» Source material:

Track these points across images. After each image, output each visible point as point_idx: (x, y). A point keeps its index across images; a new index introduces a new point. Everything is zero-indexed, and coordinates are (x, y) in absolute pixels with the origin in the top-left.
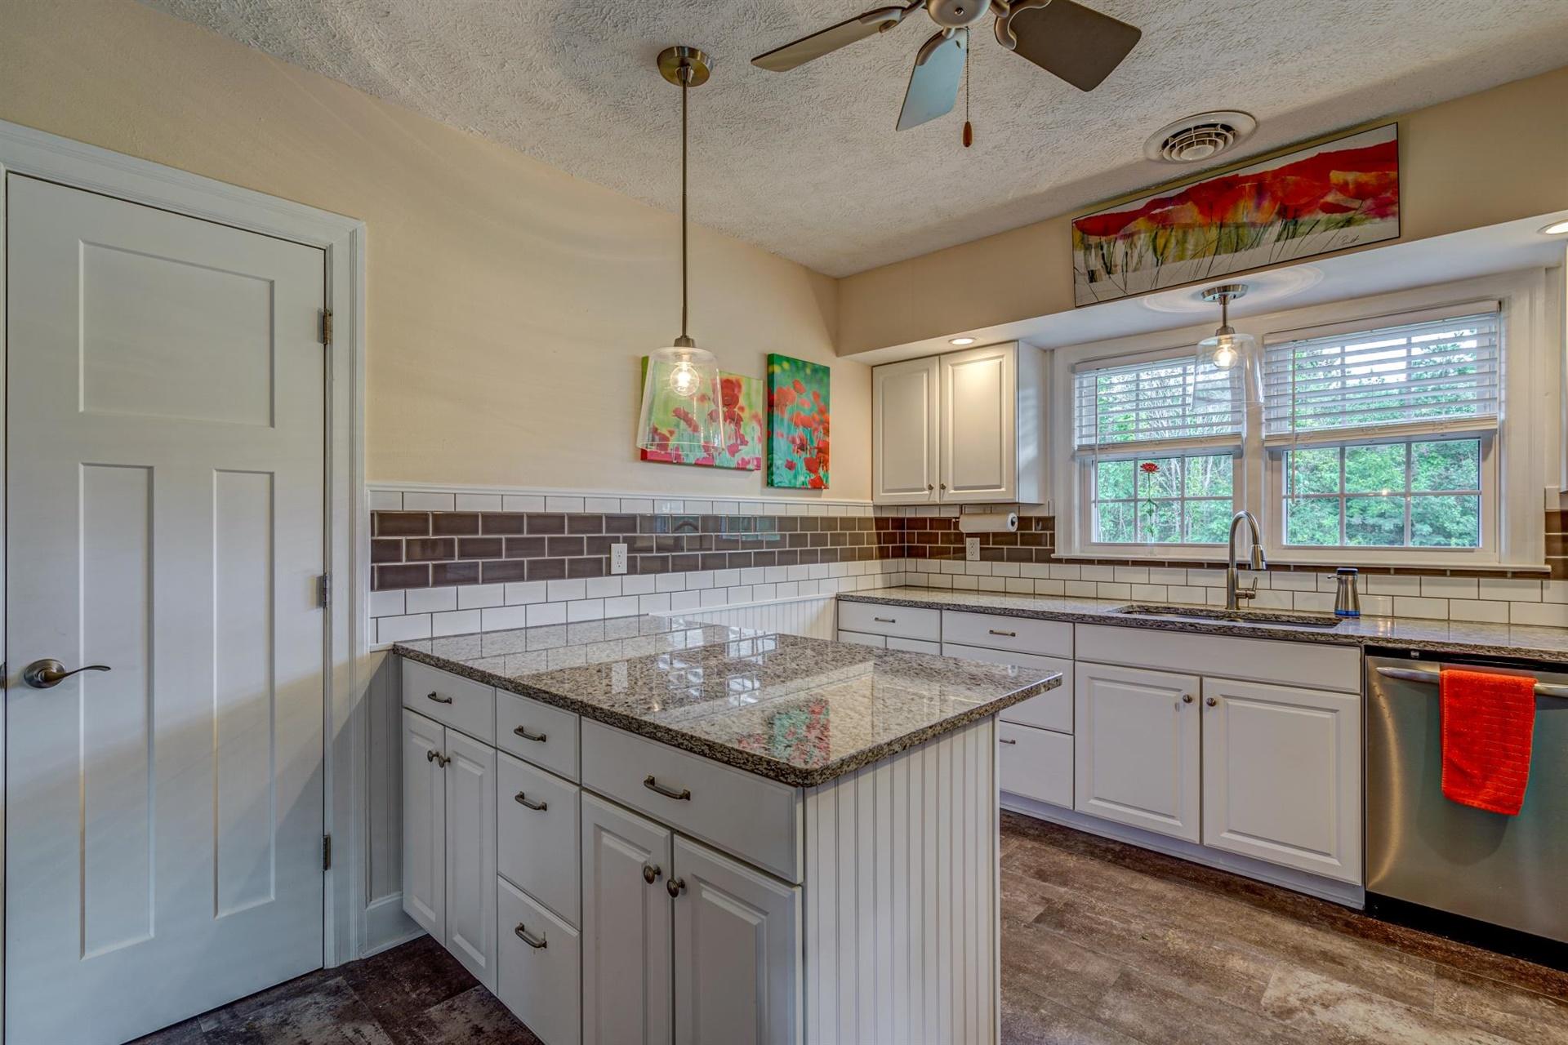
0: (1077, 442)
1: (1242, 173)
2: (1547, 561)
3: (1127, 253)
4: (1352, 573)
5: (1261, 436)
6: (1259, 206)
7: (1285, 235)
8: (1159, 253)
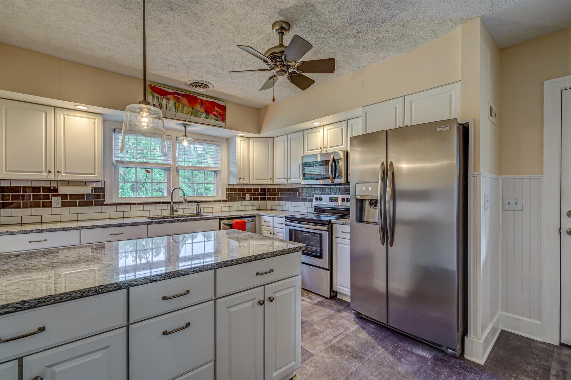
0: (114, 159)
1: (198, 97)
2: (227, 198)
3: (167, 104)
4: (200, 203)
5: (175, 166)
6: (201, 107)
7: (206, 118)
8: (176, 109)
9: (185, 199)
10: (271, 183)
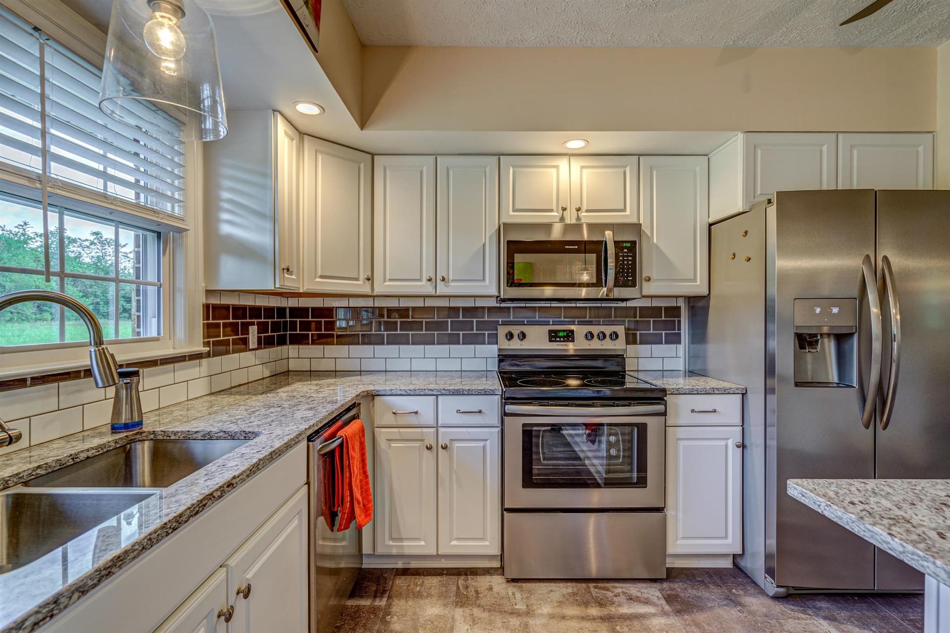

» What is required:
Rewrite all of the rows above, replacing "top-left" with "upper-left" and leaving everything else unchanged. Leave the pictures out of your answer.

» Solution to this exercise:
Track these points across images. After each image, output each visible point as point_idx: (x, y). A point keeps its index across images; a new index introduces a new point. Everything is zero-indexed, and coordinates are (x, y) in absolute pixels with the origin in the upper-left.
0: (1077, 442)
1: (1242, 173)
2: (1547, 561)
3: (1127, 253)
4: (1352, 573)
5: (1261, 436)
6: (1259, 206)
7: (1285, 235)
8: (1159, 253)
0: (114, 159)
1: (198, 97)
2: (227, 198)
3: (167, 104)
4: (200, 203)
5: (175, 166)
6: (201, 107)
7: (206, 118)
8: (176, 109)
9: (185, 199)
10: (271, 183)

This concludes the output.